Della loi alimentation abbiamo già scritto e ci piacerebbe scrivere in futuro, dato che potrebbe rappresentare un esempio anche per il nostro Paese. I francesi hanno messo in ordine, dal punto di vista giuridico e costituzionale (ovvero del diritto dei cittadini – e degli agricoltori), nei rapporti tra ambiente-agricoltura-alimentazione definendo un concetto di democrazia alimentare che si lega a quello di sovranità alimentare enunciato a suo tempo al World food summit di Roma. Il caposaldo della legge era di: “... bilanciare le relazioni commerciali nel settore agricolo e alimentare e assicurare un cibo sano e sostenibile”.

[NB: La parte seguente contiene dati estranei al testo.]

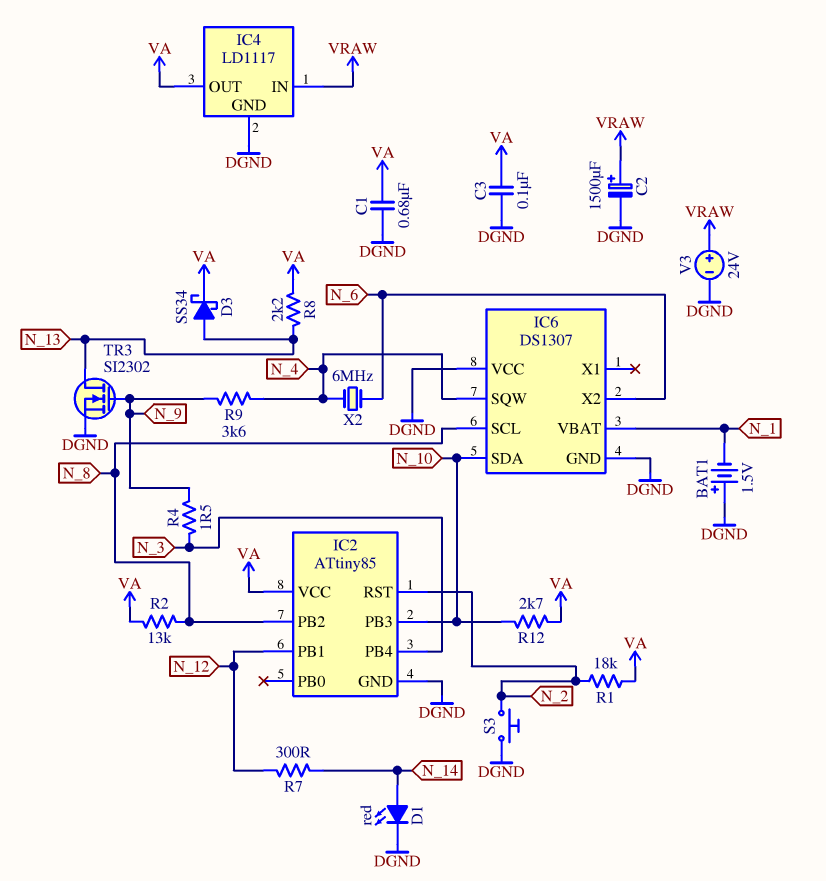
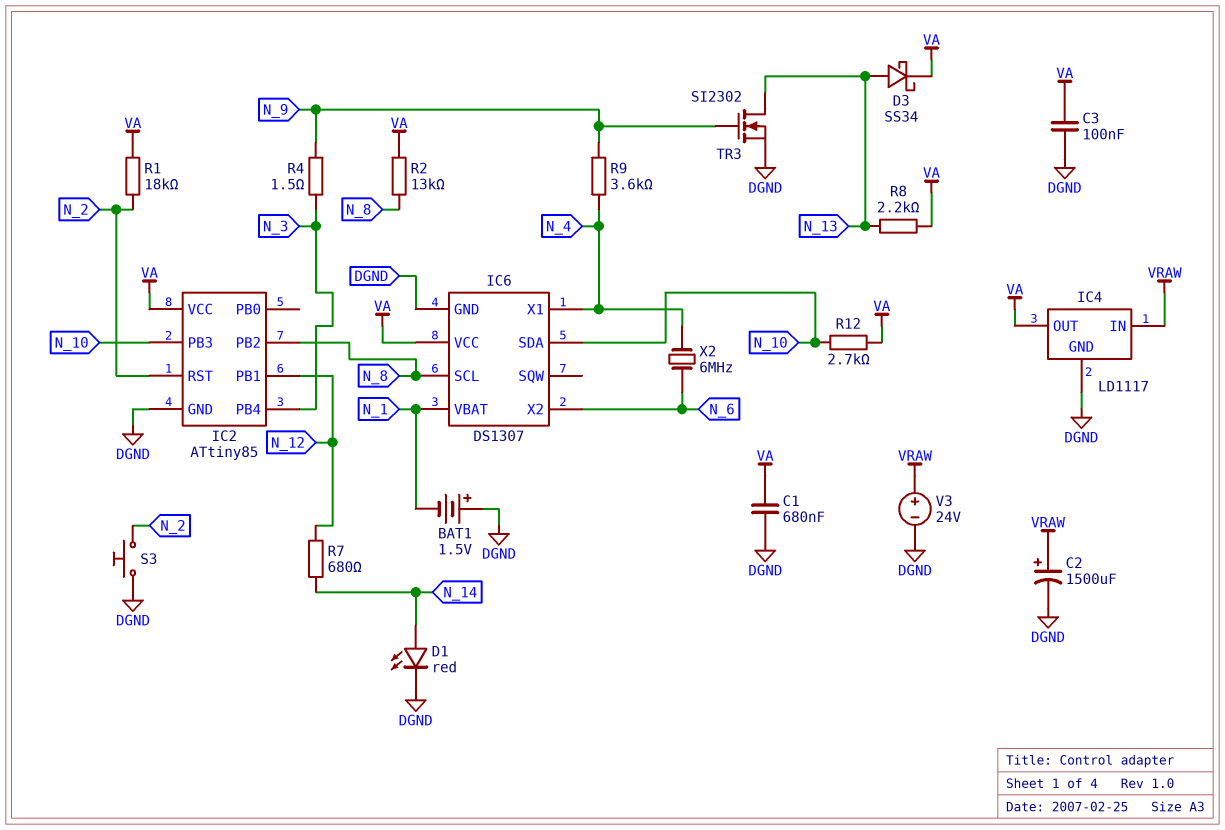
IC6 pin SQW: N_4 -> none
IC6 pin VCC: DGND -> VA
IC6 pin X1: none -> N_4
R7: 300 (N_12, N_14) -> 680 (N_12, N_14)

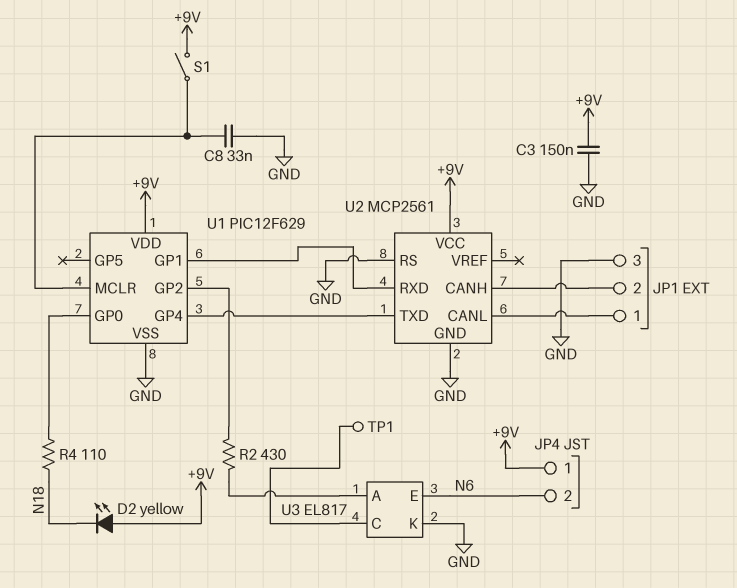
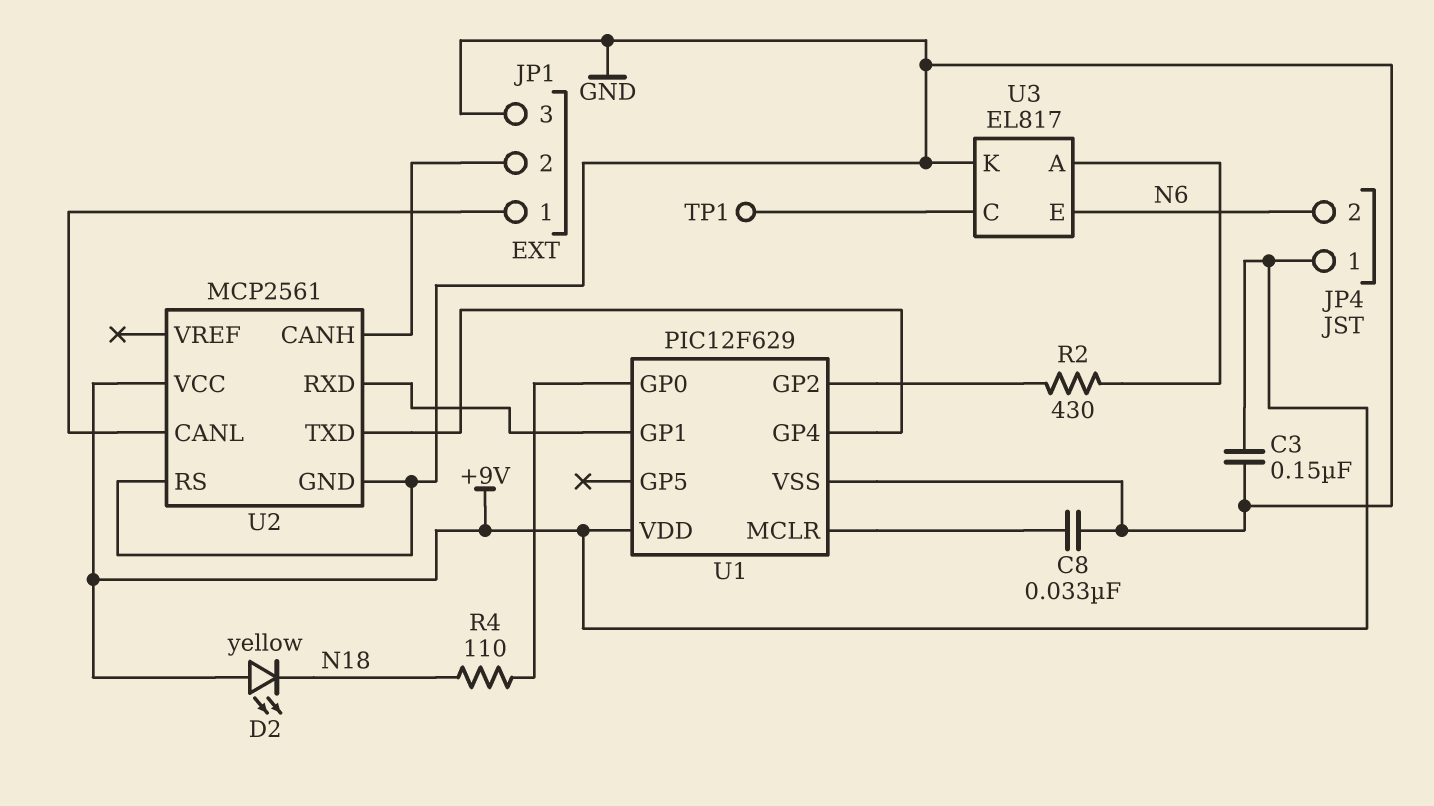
S1: switch (+9V, U1/MCLR) -> none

L’esperienza francese è stata largamente utilizzata anche dall’Unione europea per ben nota la direttiva 2019/633 riguardante le pratiche commerciali sleali nella filiera agroalimentare.
Da quanto fin qui detto ci si aspetterebbe che in Francia lo sbilanciamento fra agricoltori e dettaglianti/industria sia un brutto ricordo oramai dimenticato: nulla di tutto questo. Nella mia ultima visita transalpina avrei immaginato di trovare immaginette santificate del garrulo Macron ad ogni ingresso di azienda agricola. Ho trovato invece agricoltori sempre più inferociti.
Nel passato, le citate leggi Galland e Dutreil si rivelarono qualche cosa vicino al fallimento. Il "nemico" (la Gdo) era troppo furbo e ben organizzato. Pare, diciamo pare, che anche gli ultimi provvedimenti francesi in tema di concorrenza non riescano a sortire gli effetti voluti (forse per gli stessi motivi).
Che fare? Noi avremmo in mente una soluzione semplice. Alle prime 100 risposte ricchi premi e, ça va san dire, cotillon – ricordiamo però che per ogni problema complesso c’è una soluzione semplice. Che è sbagliata.